Antoine Faure, un ouvrier raffineur, vivait à Marseille depuis de longues années avec ses deux sœurs. De plus, il nourrissait chez lui Modeste Salle, ouvrier dans la même raffinerie que lui.
Un jour, Salle alla porter plainte chez le commissaire de police contre Faure, l’accusant d’avoir volé dans sa malle la somme de 105 francs qu’il y avait déposée. C’est Clotilde Faure, une jeune fille de 19 ans, qui avait dénoncé son frère à Salle.
À son procès, Faure opposa à l’accusation portée contre lui les dénégations les plus formelles et une vie entière de probité. Il prétendit que Salle n’avait pu amasser une somme de 105 francs et, pour justifier l’accusation de sa sœur, indiqua qu’elle avait sans doute été poussée par le dépit ressenti de ce que, après la mort de la mère, il avait refusé son consentement à son mariage avec Modeste Salle.
Il était difficile pour les juges de croire qu’une sœur pût accuser son frère pour un motif aussi frivole et l’affaire fut donc portée devant la cour d’assises, à Aix-en-Provence.
Au procès, Faure, défendu par Me Bédarrides, persista dans ses dénégations et Clotilde dans ses accusations. Le président lui fit remarquer combien sa conduite envers son frère serait odieuse si elle l’accusait à tort, mais celle-ci se contenta de répondre avec froideur qu’elle disait la vérité.
On en vint donc à interroger Modeste Salle afin qu’il explique l’origine de cette somme qu’il était supposé cacher dans sa malle. Il expliqua qu’il avait acheté des bijoux pour Clotilde ainsi que des meubles pour garnir un appartement et que, pour ce faire, il avait payé 250 francs. Comment s’était-il procuré une telle somme, lui, simple ouvrier raffineur ? Il expliqua que sa mère, une pauvre paysanne du Piémont, la lui avait envoyée, ou peut-être son père, il ne se souvenait plus, par une personne qu’il ne connaissait pas. De plus, il ne pouvait justifier d’aucune preuve d’envoi.
L’autre sœur d’Antoine Faure, elle, était bien mieux disposée à l’endroit de son frère et, alors que la déposition des témoins allait s’achever, elle dit une chose qui allait complètement changer la face de l’affaire.
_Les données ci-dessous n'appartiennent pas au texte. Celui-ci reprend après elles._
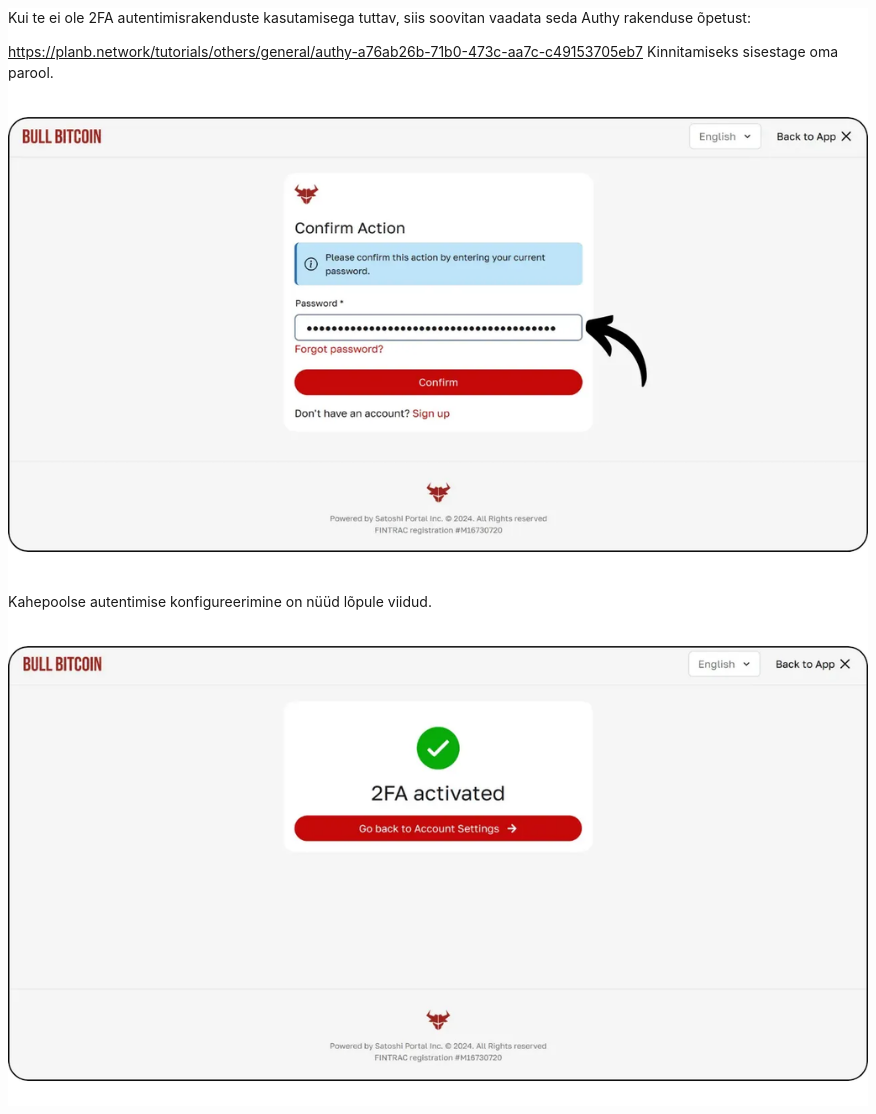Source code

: Kui te ei ole 2FA autentimisrakenduste kasutamisega tuttav, siis soovitan vaadata seda Authy rakenduse õpetust:

https://planb.network/tutorials/others/general/authy-a76ab26b-71b0-473c-aa7c-c49153705eb7
Kinnitamiseks sisestage oma parool.

![BULL](assets/fr/09.webp)

Kahepoolse autentimise konfigureerimine on nüüd lõpule viidud.

![BULL](assets/fr/10.webp)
On apprit que, la veille de sa mort, la mère de Faure qui n’avait pu léguer à Clotilde le quart de son petit avoir, avait remis à Salle une somme de 300 francs en pièces de 5 francs en lui demandant de les échanger contre des pièces d’or et de les remettre à Clotilde, à l’insu de son frère et de sa sœur. Elle ajouta que Salle n’avait pas rendu cet argent à la mère Faure et que Clotilde le réclamait.
On rappela donc Salle et celui-ci soutint qu’il avait rendu le jour-même à la mère Faure les 300 francs échangés en or, mais il fut démenti par Clotilde qui déclara que les meubles achetés par Salle l’avaient été de cet argent et de son consentement et que les 105 francs que Salle prétendait lui avoir volés formaient le restant de cette somme.
Il y avait donc forcément l’un des deux, de Clotilde et de Salle, qui mentait au juge. Après ces explications, il était difficile d’ajouter foi à la parole de Salle selon laquelle on lui avait volé 105 francs. Quand bien même ce fut le cas, Faure n’aurait fait que reprendre ce qui lui appartenait.
Aussi le ministère public sollicita-t-il du jury un verdict d’acquittement pour Faure. Antoine fut donc immédiatement remis en liberté.
Le président Olivier fit alors approcher Salle et Clotilde Faure et leur reprocha avec sévérité toute l’infamie de leur conduite.
L’ainée des sœurs de Faure se jeta en larmes dans les bras de son frère, tandis que Clotilde quittait la salle d’audience sans même daigner les regarder.
- Sources : Le Mémorial d’Aix, 15 décembre 1838, p. 2.